But as important as the southern sequences are, including the one of the courtroom, it's what happens in Chicago that counts in this film, away from Hell, in the land of hope extended. Chang comments on the beauty of the images, drenched with color and light, and argues that the "ravishing tenderness of Chukwu’s gaze" mounts "a visual argument," saying that before the tragedy ad "even afterward" "Mamie’s home courses and sometimes overflows with love and life." And this is expressed in the "treasurable" few scenes of Whoppi Goldberg as Mamie's mother Alma and in Jalyn Hall's "boisterous" performance as Emmett. This glow of the gaze combines with the stillness and lingering at moments, especially on Danielle Deadwyler's face at key moments when the actress at once projects and embodies the profound emotions Mamie is going through.

Why should you go to see this film? Say rather why you should not. People are still (perhaps forever?)staying away from movies in droves, and one can't urge you to endanger yourself. But it is important and essential to experience that "gaze" through our gaze, to see without looking away and - through someone was looking at his phone periodically all through, this compulsion ever-stronger - the way that happens is in a movie theater, with nothing between you and the big screen. Do you remember when you did that? When you could not look away for two hours? This is the Chinonye Chukwu experience. And you go through it here for two reasons: to experience racism and the reply - Mamie's courage and defiance and her turn from lonely mourning to empowered NAACP activism; and to witness the extraordinary performance of Danielle Deadwyler.
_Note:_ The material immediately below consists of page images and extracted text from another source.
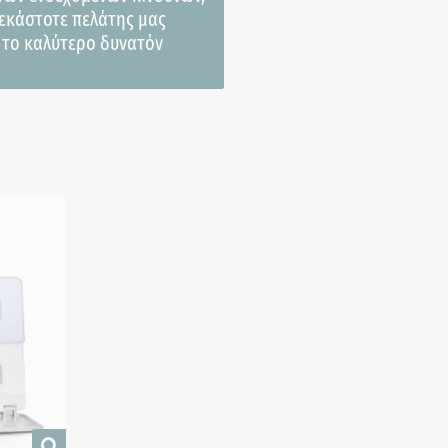
εκάστοτε πελάτης μας
 το καλύτερο δυνατόν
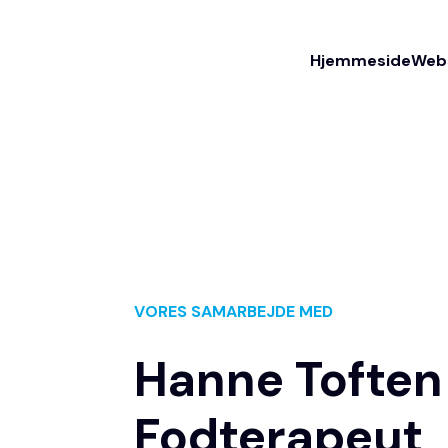
Hjemmeside
Web
VORES SAMARBEJDE MED
Hanne Toften
Fodterapeut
But we know from our earliest experience, all that makes a movie riveting doesn't necessarily make it good, and there are elements in Till and perhaps in Chikwu's work, that lack a sense of the big picture and drift toward conventionality. The performance, and the radiant beauty amid the squalor remain, and should be seen as the NYFF audience first saw it, in a great movie hall, with wonderful sound and an attentive audience, keeping still.

Till, 130 mns., debuted at the New York Film Festival Oct. 1, 2022 and showed at a few other festivals including Rio, Mill Valley, the Hamptons, and London (BFI). Limited US theatrical release Oct. 14 and wider release Oct. 28, 2022. Metacritic rating: 78%. Screened for this review at the Grand Lake Theatre, Oakland, California Oct. 30.